Supplied information >>
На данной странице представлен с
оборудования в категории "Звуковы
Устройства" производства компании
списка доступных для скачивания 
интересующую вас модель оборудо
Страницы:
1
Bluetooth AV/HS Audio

What you need to do >>
Type out the records again exactly, line for line.

Answer for this exercise >>
На данной странице представлен с
оборудования в категории "Звуковы
Устройства" производства компании
списка доступных для скачивания 
интересующую вас модель оборудо
Страницы:
1
Bluetooth AV/HS Audio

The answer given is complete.